Linux grep:组捕获
声明:本页面是StackOverFlow热门问题的中英对照翻译,遵循CC BY-SA 4.0协议,如果您需要使用它,必须同样遵循CC BY-SA许可,注明原文地址和作者信息,同时你必须将它归于原作者(不是我):StackOverFlow
原文地址: http://stackoverflow.com/questions/8602848/
Warning: these are provided under cc-by-sa 4.0 license. You are free to use/share it, But you must attribute it to the original authors (not me):
StackOverFlow
grep: group capturing
提问by lstipakov
I have following string:
我有以下字符串:
{"_id":"scheme_version","_rev":"4-cad1842a7646b4497066e09c3788e724","scheme_version":1234}
and I need to get value of "scheme version", which is 1234 in this example.
我需要获取“方案版本”的值,在本例中为 1234。
I have tried
我试过了
grep -Eo "\"scheme_version\":(\w*)"
however it returns
但是它返回
"scheme_version":1234
How can I make it? I know I can add sedcall, but I would prefer to do it with single grep.
我怎样才能做到?我知道我可以添加sed调用,但我更愿意使用单个 grep 来完成。
采纳答案by potong
This might work for you:
这可能对你有用:
echo '{"_id":"scheme_version","_rev":"4-cad1842a7646b4497066e09c3788e724","scheme_version":1234}' |
sed -n 's/.*"scheme_version":\([^}]*\)}//p'
1234
Sorry it's not grep, so disregard this solution if you like.
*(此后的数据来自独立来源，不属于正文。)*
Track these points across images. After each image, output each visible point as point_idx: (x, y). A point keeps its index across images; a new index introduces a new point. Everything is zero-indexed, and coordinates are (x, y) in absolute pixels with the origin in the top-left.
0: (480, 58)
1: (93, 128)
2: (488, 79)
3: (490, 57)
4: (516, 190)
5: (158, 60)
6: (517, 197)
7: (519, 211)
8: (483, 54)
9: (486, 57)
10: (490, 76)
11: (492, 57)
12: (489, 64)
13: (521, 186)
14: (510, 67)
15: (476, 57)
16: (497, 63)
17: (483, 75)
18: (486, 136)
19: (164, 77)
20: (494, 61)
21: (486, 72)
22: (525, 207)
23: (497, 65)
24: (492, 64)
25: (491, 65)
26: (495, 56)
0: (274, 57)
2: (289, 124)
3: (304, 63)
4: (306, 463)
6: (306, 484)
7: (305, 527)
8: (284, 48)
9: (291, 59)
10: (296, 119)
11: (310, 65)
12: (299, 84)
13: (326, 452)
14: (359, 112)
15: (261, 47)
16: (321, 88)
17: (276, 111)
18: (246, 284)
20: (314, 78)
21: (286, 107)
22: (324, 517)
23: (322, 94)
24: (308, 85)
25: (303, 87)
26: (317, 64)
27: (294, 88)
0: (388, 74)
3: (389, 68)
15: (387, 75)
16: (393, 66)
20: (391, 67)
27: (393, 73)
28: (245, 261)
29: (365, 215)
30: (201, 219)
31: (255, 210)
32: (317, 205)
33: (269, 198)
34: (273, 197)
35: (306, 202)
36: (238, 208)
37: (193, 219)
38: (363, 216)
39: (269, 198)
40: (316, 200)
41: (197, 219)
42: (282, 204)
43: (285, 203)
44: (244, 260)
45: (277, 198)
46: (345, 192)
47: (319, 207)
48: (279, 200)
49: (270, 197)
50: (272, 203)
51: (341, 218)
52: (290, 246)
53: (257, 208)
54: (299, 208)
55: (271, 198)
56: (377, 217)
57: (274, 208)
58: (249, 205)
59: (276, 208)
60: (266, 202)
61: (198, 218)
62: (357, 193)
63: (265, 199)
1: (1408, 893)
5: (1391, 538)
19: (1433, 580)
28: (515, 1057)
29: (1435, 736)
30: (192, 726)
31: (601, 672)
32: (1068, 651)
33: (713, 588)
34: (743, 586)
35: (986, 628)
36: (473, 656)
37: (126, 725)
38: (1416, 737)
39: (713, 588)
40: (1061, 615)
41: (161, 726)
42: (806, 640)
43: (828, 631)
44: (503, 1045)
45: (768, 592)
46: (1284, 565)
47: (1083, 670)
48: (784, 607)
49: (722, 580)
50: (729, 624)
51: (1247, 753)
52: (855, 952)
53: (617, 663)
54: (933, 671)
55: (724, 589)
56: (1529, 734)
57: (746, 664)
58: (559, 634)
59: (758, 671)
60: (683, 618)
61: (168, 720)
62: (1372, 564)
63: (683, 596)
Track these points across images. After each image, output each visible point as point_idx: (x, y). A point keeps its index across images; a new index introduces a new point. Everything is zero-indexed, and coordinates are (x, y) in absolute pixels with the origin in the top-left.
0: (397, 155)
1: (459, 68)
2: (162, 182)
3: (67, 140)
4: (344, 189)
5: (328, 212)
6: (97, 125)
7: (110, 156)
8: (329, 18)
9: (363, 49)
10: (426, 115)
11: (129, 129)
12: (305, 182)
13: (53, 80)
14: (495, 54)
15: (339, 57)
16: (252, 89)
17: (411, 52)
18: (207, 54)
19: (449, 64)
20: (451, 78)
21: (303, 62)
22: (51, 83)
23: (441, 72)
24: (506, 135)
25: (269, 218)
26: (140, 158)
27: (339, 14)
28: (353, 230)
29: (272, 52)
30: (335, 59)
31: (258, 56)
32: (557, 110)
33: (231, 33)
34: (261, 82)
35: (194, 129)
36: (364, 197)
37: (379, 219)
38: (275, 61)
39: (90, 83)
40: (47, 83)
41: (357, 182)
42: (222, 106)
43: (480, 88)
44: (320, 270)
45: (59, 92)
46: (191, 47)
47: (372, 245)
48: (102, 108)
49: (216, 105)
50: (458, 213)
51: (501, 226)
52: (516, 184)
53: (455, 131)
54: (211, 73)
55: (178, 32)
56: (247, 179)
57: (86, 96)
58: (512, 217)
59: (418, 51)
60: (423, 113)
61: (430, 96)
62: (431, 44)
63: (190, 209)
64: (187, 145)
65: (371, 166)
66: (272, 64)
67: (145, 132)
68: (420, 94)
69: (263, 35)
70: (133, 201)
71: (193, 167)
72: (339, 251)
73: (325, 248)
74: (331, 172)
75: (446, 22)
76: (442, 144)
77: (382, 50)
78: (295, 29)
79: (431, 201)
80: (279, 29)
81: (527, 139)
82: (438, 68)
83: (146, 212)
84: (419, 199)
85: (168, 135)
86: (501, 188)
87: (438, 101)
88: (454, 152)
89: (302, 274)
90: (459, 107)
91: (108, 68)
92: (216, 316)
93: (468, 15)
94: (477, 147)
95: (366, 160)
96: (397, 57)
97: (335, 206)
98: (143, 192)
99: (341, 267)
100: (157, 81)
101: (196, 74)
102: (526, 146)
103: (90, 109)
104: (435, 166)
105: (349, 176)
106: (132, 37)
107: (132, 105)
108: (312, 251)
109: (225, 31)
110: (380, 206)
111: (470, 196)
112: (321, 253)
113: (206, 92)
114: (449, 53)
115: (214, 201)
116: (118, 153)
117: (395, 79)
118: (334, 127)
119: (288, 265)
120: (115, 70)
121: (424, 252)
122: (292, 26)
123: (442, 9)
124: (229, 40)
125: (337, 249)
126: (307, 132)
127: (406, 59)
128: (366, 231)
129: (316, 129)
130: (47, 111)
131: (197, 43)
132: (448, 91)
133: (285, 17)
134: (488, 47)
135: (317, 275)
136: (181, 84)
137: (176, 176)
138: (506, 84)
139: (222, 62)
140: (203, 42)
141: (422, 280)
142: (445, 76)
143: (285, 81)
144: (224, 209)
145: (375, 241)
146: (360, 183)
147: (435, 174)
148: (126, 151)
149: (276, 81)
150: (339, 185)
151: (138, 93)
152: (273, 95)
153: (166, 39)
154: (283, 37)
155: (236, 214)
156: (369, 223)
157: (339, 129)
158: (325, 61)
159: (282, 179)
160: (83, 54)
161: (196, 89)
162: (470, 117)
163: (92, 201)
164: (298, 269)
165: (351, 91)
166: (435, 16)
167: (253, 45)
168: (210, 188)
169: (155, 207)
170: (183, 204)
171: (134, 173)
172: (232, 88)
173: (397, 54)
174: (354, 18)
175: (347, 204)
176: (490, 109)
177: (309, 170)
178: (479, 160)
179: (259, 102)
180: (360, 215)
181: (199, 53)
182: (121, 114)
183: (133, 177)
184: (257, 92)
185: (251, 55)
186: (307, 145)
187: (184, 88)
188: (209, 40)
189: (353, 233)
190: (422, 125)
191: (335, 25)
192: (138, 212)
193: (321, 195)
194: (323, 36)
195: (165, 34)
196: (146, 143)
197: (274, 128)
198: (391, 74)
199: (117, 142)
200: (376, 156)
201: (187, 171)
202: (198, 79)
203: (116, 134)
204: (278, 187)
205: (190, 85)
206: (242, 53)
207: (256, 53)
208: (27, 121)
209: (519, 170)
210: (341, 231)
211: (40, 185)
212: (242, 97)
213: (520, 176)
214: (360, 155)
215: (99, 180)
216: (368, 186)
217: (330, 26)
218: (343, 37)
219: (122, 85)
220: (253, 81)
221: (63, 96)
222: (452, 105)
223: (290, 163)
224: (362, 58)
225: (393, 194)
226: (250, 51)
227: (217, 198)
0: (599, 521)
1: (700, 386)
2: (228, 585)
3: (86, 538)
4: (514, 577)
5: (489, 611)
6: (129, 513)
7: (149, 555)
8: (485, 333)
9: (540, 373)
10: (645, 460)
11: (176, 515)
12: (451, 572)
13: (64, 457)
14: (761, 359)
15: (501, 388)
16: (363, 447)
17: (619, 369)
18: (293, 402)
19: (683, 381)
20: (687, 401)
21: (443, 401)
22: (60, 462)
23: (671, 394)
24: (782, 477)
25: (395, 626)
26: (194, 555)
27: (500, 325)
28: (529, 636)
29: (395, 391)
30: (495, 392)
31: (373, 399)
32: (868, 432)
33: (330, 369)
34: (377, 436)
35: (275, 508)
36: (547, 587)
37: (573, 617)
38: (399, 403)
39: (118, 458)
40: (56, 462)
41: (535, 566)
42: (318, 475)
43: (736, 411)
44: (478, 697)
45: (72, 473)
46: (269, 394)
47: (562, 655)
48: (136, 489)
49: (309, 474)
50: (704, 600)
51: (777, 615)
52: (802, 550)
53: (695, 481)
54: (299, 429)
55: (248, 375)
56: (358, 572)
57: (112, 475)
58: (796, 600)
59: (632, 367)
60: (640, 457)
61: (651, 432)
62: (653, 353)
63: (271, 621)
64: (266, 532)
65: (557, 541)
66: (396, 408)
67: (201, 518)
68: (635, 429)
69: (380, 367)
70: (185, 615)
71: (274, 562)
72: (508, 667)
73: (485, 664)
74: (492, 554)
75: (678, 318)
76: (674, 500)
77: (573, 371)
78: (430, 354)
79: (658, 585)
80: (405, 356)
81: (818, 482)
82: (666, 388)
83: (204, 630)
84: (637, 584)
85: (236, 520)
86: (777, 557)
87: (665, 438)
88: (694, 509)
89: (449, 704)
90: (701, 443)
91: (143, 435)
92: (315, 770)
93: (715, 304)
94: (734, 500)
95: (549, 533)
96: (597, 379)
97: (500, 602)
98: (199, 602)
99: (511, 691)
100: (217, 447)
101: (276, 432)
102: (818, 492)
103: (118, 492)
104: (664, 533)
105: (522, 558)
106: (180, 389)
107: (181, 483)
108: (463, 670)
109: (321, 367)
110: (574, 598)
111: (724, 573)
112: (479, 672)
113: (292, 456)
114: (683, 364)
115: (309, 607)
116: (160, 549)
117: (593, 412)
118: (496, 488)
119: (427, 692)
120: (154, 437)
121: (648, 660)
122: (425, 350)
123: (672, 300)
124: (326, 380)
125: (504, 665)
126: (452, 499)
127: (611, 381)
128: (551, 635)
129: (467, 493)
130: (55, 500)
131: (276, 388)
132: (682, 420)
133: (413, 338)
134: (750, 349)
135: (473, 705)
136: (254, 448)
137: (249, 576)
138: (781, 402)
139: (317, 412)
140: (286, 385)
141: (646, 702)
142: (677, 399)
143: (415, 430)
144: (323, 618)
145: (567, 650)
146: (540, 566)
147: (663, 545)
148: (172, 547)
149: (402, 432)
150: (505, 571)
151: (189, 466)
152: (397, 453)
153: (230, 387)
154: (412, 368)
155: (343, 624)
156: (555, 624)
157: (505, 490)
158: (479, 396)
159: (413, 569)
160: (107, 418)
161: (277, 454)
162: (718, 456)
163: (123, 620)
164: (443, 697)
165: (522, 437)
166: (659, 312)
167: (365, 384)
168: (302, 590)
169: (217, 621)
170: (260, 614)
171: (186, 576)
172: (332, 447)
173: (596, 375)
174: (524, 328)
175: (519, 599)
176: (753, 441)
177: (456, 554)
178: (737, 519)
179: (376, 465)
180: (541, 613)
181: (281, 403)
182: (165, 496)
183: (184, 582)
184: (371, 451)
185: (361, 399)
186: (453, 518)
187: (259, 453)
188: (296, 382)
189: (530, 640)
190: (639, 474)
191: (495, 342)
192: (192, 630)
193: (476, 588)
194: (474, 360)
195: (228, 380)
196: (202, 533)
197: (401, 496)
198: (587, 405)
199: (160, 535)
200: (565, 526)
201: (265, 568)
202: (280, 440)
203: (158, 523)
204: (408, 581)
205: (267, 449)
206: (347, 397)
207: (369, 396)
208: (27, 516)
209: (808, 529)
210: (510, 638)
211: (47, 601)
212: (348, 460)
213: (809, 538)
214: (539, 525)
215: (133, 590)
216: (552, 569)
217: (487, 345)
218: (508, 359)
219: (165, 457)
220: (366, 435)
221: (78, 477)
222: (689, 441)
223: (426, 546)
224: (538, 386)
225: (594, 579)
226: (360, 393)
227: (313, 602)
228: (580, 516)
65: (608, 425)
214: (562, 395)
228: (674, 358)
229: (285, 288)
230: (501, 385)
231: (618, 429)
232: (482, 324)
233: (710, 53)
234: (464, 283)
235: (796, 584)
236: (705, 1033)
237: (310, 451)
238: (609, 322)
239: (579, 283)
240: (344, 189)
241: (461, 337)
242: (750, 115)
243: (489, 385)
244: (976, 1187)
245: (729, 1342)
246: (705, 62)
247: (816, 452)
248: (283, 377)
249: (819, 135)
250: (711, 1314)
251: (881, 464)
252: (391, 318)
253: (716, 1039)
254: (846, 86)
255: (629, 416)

抱歉,它不是grep,所以如果您愿意,请忽略此解决方案。
Or stick with grep and add:
或者坚持使用 grep 并添加:
grep -Eo "\"scheme_version\":(\w*)"| cut -d: -f2
回答by SiegeX
You'll need to use a look behind assertion so that it isn't included in the match:
您需要使用断言背后的外观,以便它不包含在匹配中:
grep -Po '(?<=scheme_version":)[0-9]+'
grep -Po '(?<=scheme_version":)[0-9]+'
回答by Marc O'Morain
回答by kris.zhang
You can do this:
你可以这样做:
$ echo '{"_id":"scheme_version","_rev":"4-cad1842a7646b4497066e09c3788e724","scheme_version":1234}' | awk -F ':' '{print }' | tr -d '}'
回答by ClarkZinzow
As an alternative to the positive lookbehind method suggested by SiegeX, you can reset the match starting point to directly after scheme_version":
with the \K
escape sequence. E.g.,
作为 SiegeX 建议的正向后视方法的替代方法,您可以scheme_version":
使用\K
转义序列将匹配起点直接重置为 after 。例如,
$ grep -Po 'scheme_version":\K[0-9]+'
This restarts the matching process after having matched scheme_version":
, and tends to have far better performance than the positive lookbehind. Comparing the two on regexp101 demonstrates that the reset match start method takes 37 steps and 1ms, while the positive lookbehind method takes 194 steps and 21ms.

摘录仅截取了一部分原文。